▶ [WHAT THE EXERCISE ASKS]
Transcribe all of the records word for word, but omit the pictures.

▶ [RECORDS SHOWN]
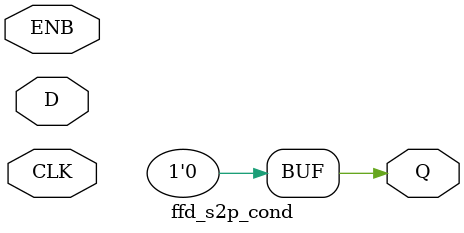
<source format=v>
module ffd_s2p_cond(input CLK,
                    input D,
                    input ENB,
                    output reg Q
  );

  always @ (~ENB) begin
    Q <= 1'b0;
    // Q <= 1'bz;
  end

  always @ (posedge CLK) begin
    if (ENB) begin
      Q <= D;
    end else begin
      Q <= 1'b0;
      // Q <= 1'bz;
    end
  end

endmodule

</source>
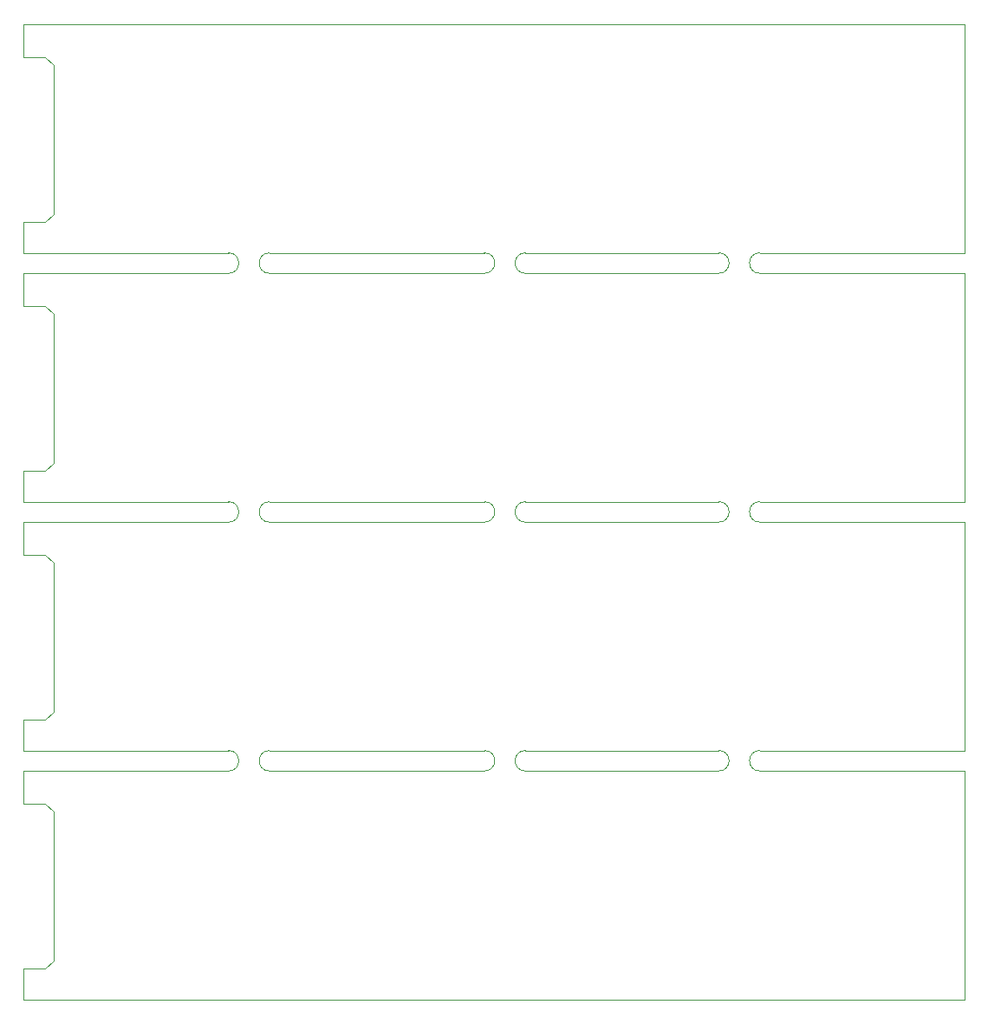
<source format=gbr>
%TF.GenerationSoftware,KiCad,Pcbnew,5.1.12-84ad8e8a86~92~ubuntu18.04.1*%
%TF.CreationDate,2021-11-12T09:30:33+01:00*%
%TF.ProjectId,window-sensor,77696e64-6f77-42d7-9365-6e736f722e6b,rev?*%
%TF.SameCoordinates,PX5dd7700PY8ec3da0*%
%TF.FileFunction,Profile,NP*%
%FSLAX46Y46*%
G04 Gerber Fmt 4.6, Leading zero omitted, Abs format (unit mm)*
G04 Created by KiCad (PCBNEW 5.1.12-84ad8e8a86~92~ubuntu18.04.1) date 2021-11-12 09:30:33*
%MOMM*%
%LPD*%
G01*
G04 APERTURE LIST*
%TA.AperFunction,Profile*%
%ADD10C,0.050000*%
%TD*%
G04 APERTURE END LIST*
D10*
X74900000Y1800000D02*
X78900000Y1800000D01*
X52000000Y1800000D02*
X56000000Y1800000D01*
X27000000Y1800000D02*
X31000000Y1800000D01*
X74900000Y97000000D02*
X78900000Y97000000D01*
X52000000Y97000000D02*
X56000000Y97000000D01*
X27000000Y97000000D02*
X31000000Y97000000D01*
X9100000Y20900000D02*
X9900000Y20100000D01*
X9100000Y45200000D02*
X9900000Y44400000D01*
X9100000Y69500000D02*
X9900000Y68700000D01*
X27000000Y26100000D02*
G75*
G02*
X27000000Y24100000I0J-1000000D01*
G01*
X27000000Y50400000D02*
G75*
G02*
X27000000Y48400000I0J-1000000D01*
G01*
X52000000Y26100000D02*
G75*
G02*
X52000000Y24100000I0J-1000000D01*
G01*
X52000000Y50400000D02*
G75*
G02*
X52000000Y48400000I0J-1000000D01*
G01*
X78900000Y24100000D02*
G75*
G02*
X78900000Y26100000I0J1000000D01*
G01*
X78900000Y48400000D02*
G75*
G02*
X78900000Y50400000I0J1000000D01*
G01*
X56000000Y1800000D02*
X74900000Y1800000D01*
X56000000Y26100000D02*
X74900000Y26100000D01*
X56000000Y50400000D02*
X74900000Y50400000D01*
X7000000Y4800000D02*
X7000000Y1800000D01*
X7000000Y29100000D02*
X7000000Y26100000D01*
X7000000Y53400000D02*
X7000000Y50400000D01*
X74900000Y26100000D02*
G75*
G02*
X74900000Y24100000I0J-1000000D01*
G01*
X74900000Y50400000D02*
G75*
G02*
X74900000Y48400000I0J-1000000D01*
G01*
X56000000Y24100000D02*
G75*
G02*
X56000000Y26100000I0J1000000D01*
G01*
X56000000Y48400000D02*
G75*
G02*
X56000000Y50400000I0J1000000D01*
G01*
X31000000Y1800000D02*
X52000000Y1800000D01*
X31000000Y26100000D02*
X52000000Y26100000D01*
X31000000Y50400000D02*
X52000000Y50400000D01*
X9100000Y4800000D02*
X9900000Y5600000D01*
X9100000Y29100000D02*
X9900000Y29900000D01*
X9100000Y53400000D02*
X9900000Y54200000D01*
X31000000Y24100000D02*
X52000000Y24100000D01*
X31000000Y48400000D02*
X52000000Y48400000D01*
X31000000Y72700000D02*
X52000000Y72700000D01*
X9900000Y20100000D02*
X9900000Y5600000D01*
X9900000Y44400000D02*
X9900000Y29900000D01*
X9900000Y68700000D02*
X9900000Y54200000D01*
X31000000Y24100000D02*
G75*
G02*
X31000000Y26100000I0J1000000D01*
G01*
X31000000Y48400000D02*
G75*
G02*
X31000000Y50400000I0J1000000D01*
G01*
X98900000Y24100000D02*
X78900000Y24100000D01*
X98900000Y48400000D02*
X78900000Y48400000D01*
X98900000Y72700000D02*
X78900000Y72700000D01*
X98900000Y1800000D02*
X98900000Y24100000D01*
X98900000Y26100000D02*
X98900000Y48400000D01*
X98900000Y50400000D02*
X98900000Y72700000D01*
X9100000Y4800000D02*
X7000000Y4800000D01*
X9100000Y29100000D02*
X7000000Y29100000D01*
X9100000Y53400000D02*
X7000000Y53400000D01*
X7000000Y20900000D02*
X7000000Y24100000D01*
X7000000Y45200000D02*
X7000000Y48400000D01*
X7000000Y69500000D02*
X7000000Y72700000D01*
X98900000Y1800000D02*
X78900000Y1800000D01*
X98900000Y26100000D02*
X78900000Y26100000D01*
X98900000Y50400000D02*
X78900000Y50400000D01*
X7000000Y24100000D02*
X27000000Y24100000D01*
X7000000Y48400000D02*
X27000000Y48400000D01*
X7000000Y72700000D02*
X27000000Y72700000D01*
X7000000Y20900000D02*
X9100000Y20900000D01*
X7000000Y45200000D02*
X9100000Y45200000D01*
X7000000Y69500000D02*
X9100000Y69500000D01*
X74900000Y24100000D02*
X56000000Y24100000D01*
X74900000Y48400000D02*
X56000000Y48400000D01*
X74900000Y72700000D02*
X56000000Y72700000D01*
X7000000Y1800000D02*
X27000000Y1800000D01*
X7000000Y26100000D02*
X27000000Y26100000D01*
X7000000Y50400000D02*
X27000000Y50400000D01*
X27000000Y74700000D02*
G75*
G02*
X27000000Y72700000I0J-1000000D01*
G01*
X31000000Y72700000D02*
G75*
G02*
X31000000Y74700000I0J1000000D01*
G01*
X52000000Y74700000D02*
G75*
G02*
X52000000Y72700000I0J-1000000D01*
G01*
X56000000Y72700000D02*
G75*
G02*
X56000000Y74700000I0J1000000D01*
G01*
X74900000Y74700000D02*
G75*
G02*
X74900000Y72700000I0J-1000000D01*
G01*
X78900000Y72700000D02*
G75*
G02*
X78900000Y74700000I0J1000000D01*
G01*
X98900000Y74700000D02*
X78900000Y74700000D01*
X56000000Y74700000D02*
X74900000Y74700000D01*
X31000000Y74700000D02*
X52000000Y74700000D01*
X7000000Y74700000D02*
X27000000Y74700000D01*
X74900000Y97000000D02*
X56000000Y97000000D01*
X31000000Y97000000D02*
X52000000Y97000000D01*
X98900000Y97000000D02*
X78900000Y97000000D01*
X7000000Y97000000D02*
X27000000Y97000000D01*
X98900000Y74700000D02*
X98900000Y97000000D01*
X7000000Y77700000D02*
X7000000Y74700000D01*
X7000000Y93800000D02*
X7000000Y97000000D01*
X9100000Y93800000D02*
X9900000Y93000000D01*
X9100000Y77700000D02*
X9900000Y78500000D01*
X9100000Y77700000D02*
X7000000Y77700000D01*
X9900000Y93000000D02*
X9900000Y78500000D01*
X7000000Y93800000D02*
X9100000Y93800000D01*
M02*

</source>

▶ [ANSWER FOR THE TASK]
<source format=v>
module ffd_s2p_cond(input CLK,
                    input D,
                    input ENB,
                    output reg Q
  );

  always @ (~ENB) begin
    Q <= 1'b0;
    // Q <= 1'bz;
  end

  always @ (posedge CLK) begin
    if (ENB) begin
      Q <= D;
    end else begin
      Q <= 1'b0;
      // Q <= 1'bz;
    end
  end

endmodule

</source>
<source format=gbr>
%TF.GenerationSoftware,KiCad,Pcbnew,5.1.12-84ad8e8a86~92~ubuntu18.04.1*%
%TF.CreationDate,2021-11-12T09:30:33+01:00*%
%TF.ProjectId,window-sensor,77696e64-6f77-42d7-9365-6e736f722e6b,rev?*%
%TF.SameCoordinates,PX5dd7700PY8ec3da0*%
%TF.FileFunction,Profile,NP*%
%FSLAX46Y46*%
G04 Gerber Fmt 4.6, Leading zero omitted, Abs format (unit mm)*
G04 Created by KiCad (PCBNEW 5.1.12-84ad8e8a86~92~ubuntu18.04.1) date 2021-11-12 09:30:33*
%MOMM*%
%LPD*%
G01*
G04 APERTURE LIST*
%TA.AperFunction,Profile*%
%ADD10C,0.050000*%
%TD*%
G04 APERTURE END LIST*
D10*
X74900000Y1800000D02*
X78900000Y1800000D01*
X52000000Y1800000D02*
X56000000Y1800000D01*
X27000000Y1800000D02*
X31000000Y1800000D01*
X74900000Y97000000D02*
X78900000Y97000000D01*
X52000000Y97000000D02*
X56000000Y97000000D01*
X27000000Y97000000D02*
X31000000Y97000000D01*
X9100000Y20900000D02*
X9900000Y20100000D01*
X9100000Y45200000D02*
X9900000Y44400000D01*
X9100000Y69500000D02*
X9900000Y68700000D01*
X27000000Y26100000D02*
G75*
G02*
X27000000Y24100000I0J-1000000D01*
G01*
X27000000Y50400000D02*
G75*
G02*
X27000000Y48400000I0J-1000000D01*
G01*
X52000000Y26100000D02*
G75*
G02*
X52000000Y24100000I0J-1000000D01*
G01*
X52000000Y50400000D02*
G75*
G02*
X52000000Y48400000I0J-1000000D01*
G01*
X78900000Y24100000D02*
G75*
G02*
X78900000Y26100000I0J1000000D01*
G01*
X78900000Y48400000D02*
G75*
G02*
X78900000Y50400000I0J1000000D01*
G01*
X56000000Y1800000D02*
X74900000Y1800000D01*
X56000000Y26100000D02*
X74900000Y26100000D01*
X56000000Y50400000D02*
X74900000Y50400000D01*
X7000000Y4800000D02*
X7000000Y1800000D01*
X7000000Y29100000D02*
X7000000Y26100000D01*
X7000000Y53400000D02*
X7000000Y50400000D01*
X74900000Y26100000D02*
G75*
G02*
X74900000Y24100000I0J-1000000D01*
G01*
X74900000Y50400000D02*
G75*
G02*
X74900000Y48400000I0J-1000000D01*
G01*
X56000000Y24100000D02*
G75*
G02*
X56000000Y26100000I0J1000000D01*
G01*
X56000000Y48400000D02*
G75*
G02*
X56000000Y50400000I0J1000000D01*
G01*
X31000000Y1800000D02*
X52000000Y1800000D01*
X31000000Y26100000D02*
X52000000Y26100000D01*
X31000000Y50400000D02*
X52000000Y50400000D01*
X9100000Y4800000D02*
X9900000Y5600000D01*
X9100000Y29100000D02*
X9900000Y29900000D01*
X9100000Y53400000D02*
X9900000Y54200000D01*
X31000000Y24100000D02*
X52000000Y24100000D01*
X31000000Y48400000D02*
X52000000Y48400000D01*
X31000000Y72700000D02*
X52000000Y72700000D01*
X9900000Y20100000D02*
X9900000Y5600000D01*
X9900000Y44400000D02*
X9900000Y29900000D01*
X9900000Y68700000D02*
X9900000Y54200000D01*
X31000000Y24100000D02*
G75*
G02*
X31000000Y26100000I0J1000000D01*
G01*
X31000000Y48400000D02*
G75*
G02*
X31000000Y50400000I0J1000000D01*
G01*
X98900000Y24100000D02*
X78900000Y24100000D01*
X98900000Y48400000D02*
X78900000Y48400000D01*
X98900000Y72700000D02*
X78900000Y72700000D01*
X98900000Y1800000D02*
X98900000Y24100000D01*
X98900000Y26100000D02*
X98900000Y48400000D01*
X98900000Y50400000D02*
X98900000Y72700000D01*
X9100000Y4800000D02*
X7000000Y4800000D01*
X9100000Y29100000D02*
X7000000Y29100000D01*
X9100000Y53400000D02*
X7000000Y53400000D01*
X7000000Y20900000D02*
X7000000Y24100000D01*
X7000000Y45200000D02*
X7000000Y48400000D01*
X7000000Y69500000D02*
X7000000Y72700000D01*
X98900000Y1800000D02*
X78900000Y1800000D01*
X98900000Y26100000D02*
X78900000Y26100000D01*
X98900000Y50400000D02*
X78900000Y50400000D01*
X7000000Y24100000D02*
X27000000Y24100000D01*
X7000000Y48400000D02*
X27000000Y48400000D01*
X7000000Y72700000D02*
X27000000Y72700000D01*
X7000000Y20900000D02*
X9100000Y20900000D01*
X7000000Y45200000D02*
X9100000Y45200000D01*
X7000000Y69500000D02*
X9100000Y69500000D01*
X74900000Y24100000D02*
X56000000Y24100000D01*
X74900000Y48400000D02*
X56000000Y48400000D01*
X74900000Y72700000D02*
X56000000Y72700000D01*
X7000000Y1800000D02*
X27000000Y1800000D01*
X7000000Y26100000D02*
X27000000Y26100000D01*
X7000000Y50400000D02*
X27000000Y50400000D01*
X27000000Y74700000D02*
G75*
G02*
X27000000Y72700000I0J-1000000D01*
G01*
X31000000Y72700000D02*
G75*
G02*
X31000000Y74700000I0J1000000D01*
G01*
X52000000Y74700000D02*
G75*
G02*
X52000000Y72700000I0J-1000000D01*
G01*
X56000000Y72700000D02*
G75*
G02*
X56000000Y74700000I0J1000000D01*
G01*
X74900000Y74700000D02*
G75*
G02*
X74900000Y72700000I0J-1000000D01*
G01*
X78900000Y72700000D02*
G75*
G02*
X78900000Y74700000I0J1000000D01*
G01*
X98900000Y74700000D02*
X78900000Y74700000D01*
X56000000Y74700000D02*
X74900000Y74700000D01*
X31000000Y74700000D02*
X52000000Y74700000D01*
X7000000Y74700000D02*
X27000000Y74700000D01*
X74900000Y97000000D02*
X56000000Y97000000D01*
X31000000Y97000000D02*
X52000000Y97000000D01*
X98900000Y97000000D02*
X78900000Y97000000D01*
X7000000Y97000000D02*
X27000000Y97000000D01*
X98900000Y74700000D02*
X98900000Y97000000D01*
X7000000Y77700000D02*
X7000000Y74700000D01*
X7000000Y93800000D02*
X7000000Y97000000D01*
X9100000Y93800000D02*
X9900000Y93000000D01*
X9100000Y77700000D02*
X9900000Y78500000D01*
X9100000Y77700000D02*
X7000000Y77700000D01*
X9900000Y93000000D02*
X9900000Y78500000D01*
X7000000Y93800000D02*
X9100000Y93800000D01*
M02*

</source>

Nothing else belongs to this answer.